Journey explored

Sarah B led us in a creative, reflcetive evening around the theme of journey. The following is one of the sheets we all got, which Sarah talked us through as we created our jouney maps.

The journey

Dictionary definition: “an act or instance of traveling from one place to another…”

Contemplative Craft – you have a pin board, pins and can choose one thread length.

Place pins wherever you want in the cork (don’t push them too far in) and use the thread to wrap around – think about the concept of journey and what it means to you – your life, or your spiritual journey – as you do the craft use it to consider your story.

What do we mean… this concept is so over used , lets stop and take a moment to think about it…

The poet Ralph Waldo Emerson, is credited with the phrase “life is a journey, not a destination.”

These words have become twisted into our cultural life that we don’t often think about how slightly ridiculous it is! A journey by definition tends to have a destination even if that changes as we go along. I think we find this idea pleasing simply because it fits with our neat brain idea that time and life are linear.

Does the journey always imply a moving forward, a maturing or betterment?

Perhaps our routes are more meandering, a stream to the sea, perhaps sometimes we don’t move at all, but the world moves around us, perhaps we just get lost. Perhaps we aren’t getting wiser?

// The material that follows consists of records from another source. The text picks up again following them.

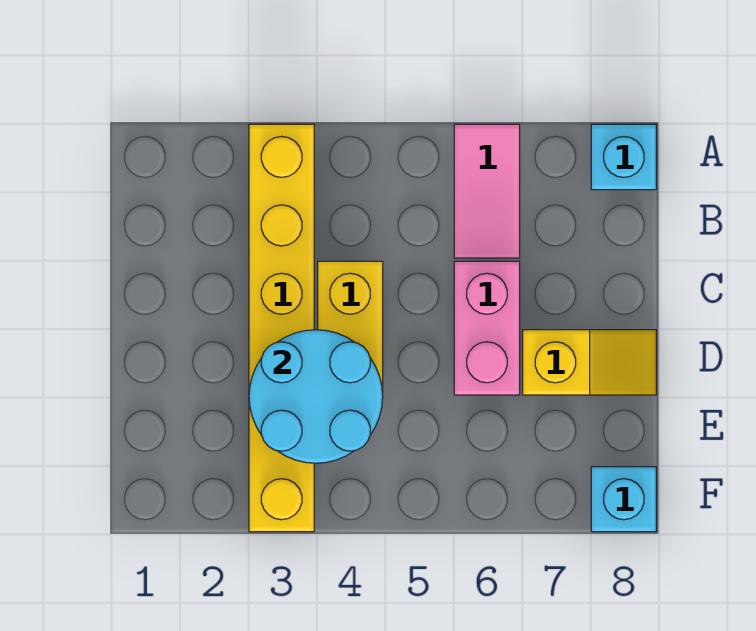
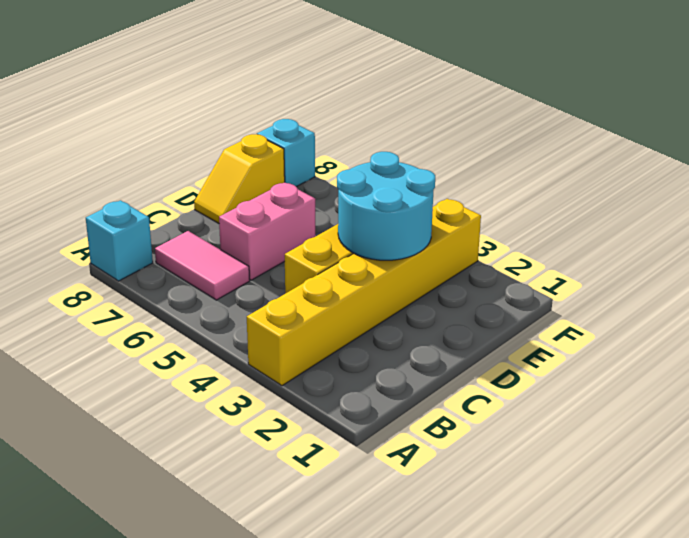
pink 1x2 tile [454,124,520,258] -> pink 1x2 tile turned to [155,231,250,300]
yellow 1x2 slope [523,330,656,395] -> yellow 1x2 slope turned to [194,134,285,223]

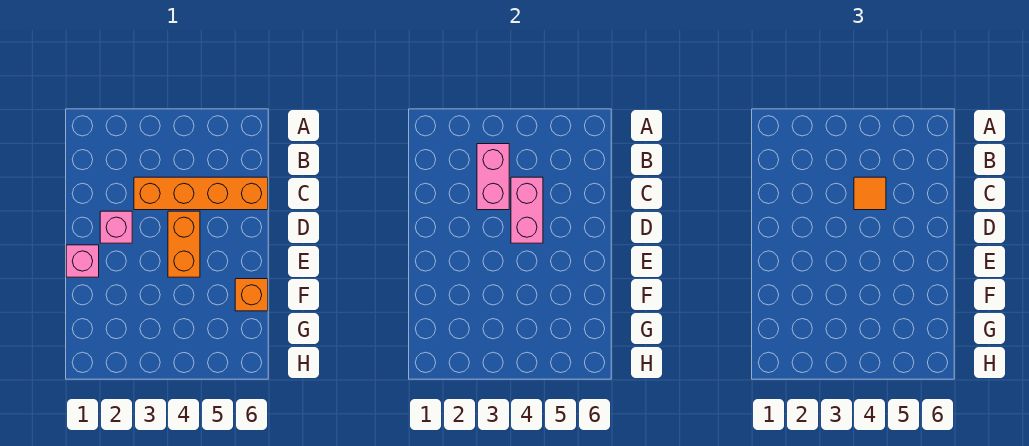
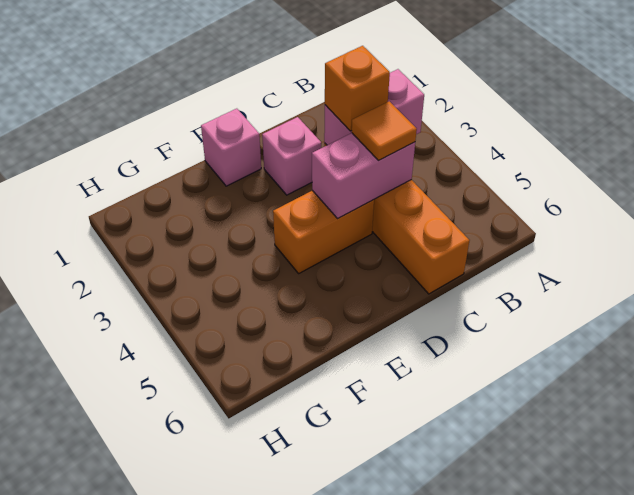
orange 1x1 brick [235,279,268,311] -> orange 1x1 brick moved to [325,46,390,131]

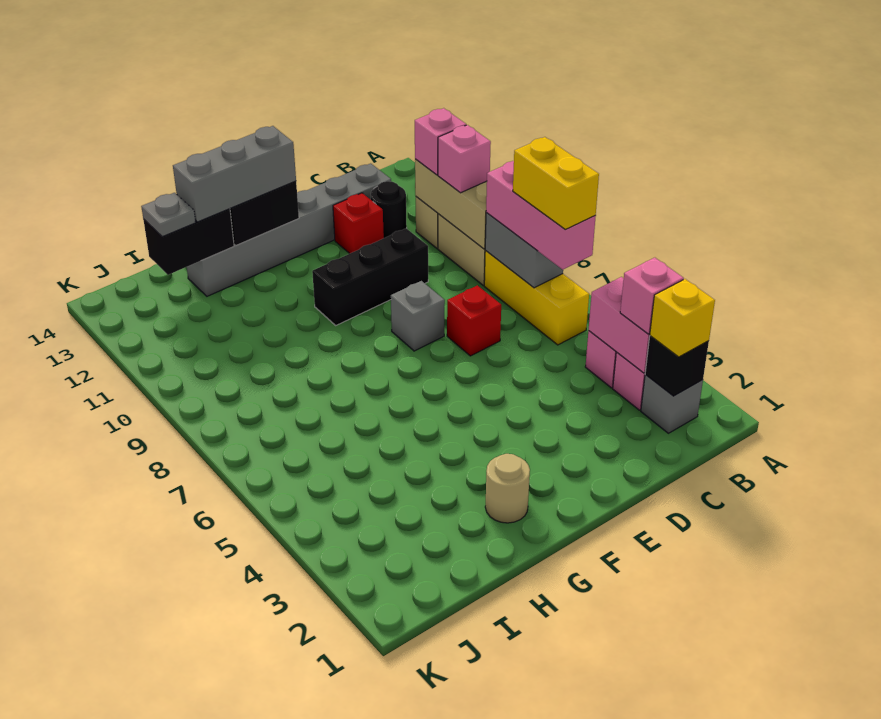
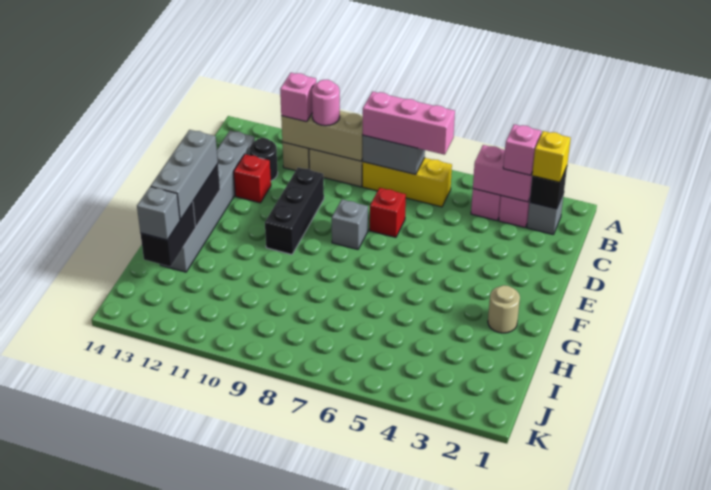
yellow 1x2 brick [513,137,599,229] -> none
pink 1x1 brick [438,125,491,193] -> pink 1x1 round brick [312,80,340,126]
grey 1x1 plate [141,193,196,237] -> grey 1x1 brick [137,187,180,240]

Or perhaps there is no journey just a series of moments, of experiences that we don’t need to see as linear.

Physicists will argue that time is an illusion, if that’s so, and we do talk abut God being outside of time, then a journey that progresses cannot be measured. Claudia Hammond the phycologist argues that we find the sense of a time frame helps us to make sense of life, but she also argues that we hold to it lightly understanding that our brain creates flexible memories. The reason for this fluidity is to help us to better see and therefore plan or react to future situations.

Birth to death – life is the between points, it helps people cope, by understanding that things will change, they won’t stay the same – the world turns.

Learning things is considered a journey? Travelling is considered exciting so trying to use the word to be a positive and more interesting concept… feeling of movement of going somewhere, rather than static which we tend to think of as negative and boring.

Can you have a journey without a destination? How does that make you feel to contemplate that?

Celtic spirituality references most often the circle – the eternal celtic circle of life – birth to death to rebirth as they saw around themselves in daily and seasonal events.

Nature is a circular,  does it help to consider our lives as circular rather than linear?

Tree of Life – the celts use the tree of life to represent our life story – it sits inside a circle sometimes drawn as a border sometimes without but in the shape of the circle. It is based around the idea that the tree roots go down as far as the branches above, so you can spin the image and it looks the same. The roots to the earth, the branches to heaven.

Thinking about this – how does that fit into life or spirituality as a journey – does it complement or challenge our thinking?

What does it mean for us right here right now and how we choose to live?

Perhaps not to be over obsessed with end goals but to enjoy the everday and be in the moment, small experiences.. accepting that our paths might cross, meander, change direction and, well, that is just OK.

This was then linked to the idea of the Celtic tree of lifeusing information from the following website.

And finally we gilded our own tree of life leather fobs as we considered what we might learn from this ancient symbol.

Lots of chat, reflection, laughter and ideas around the table – a terrific evening – Thanks Sarah!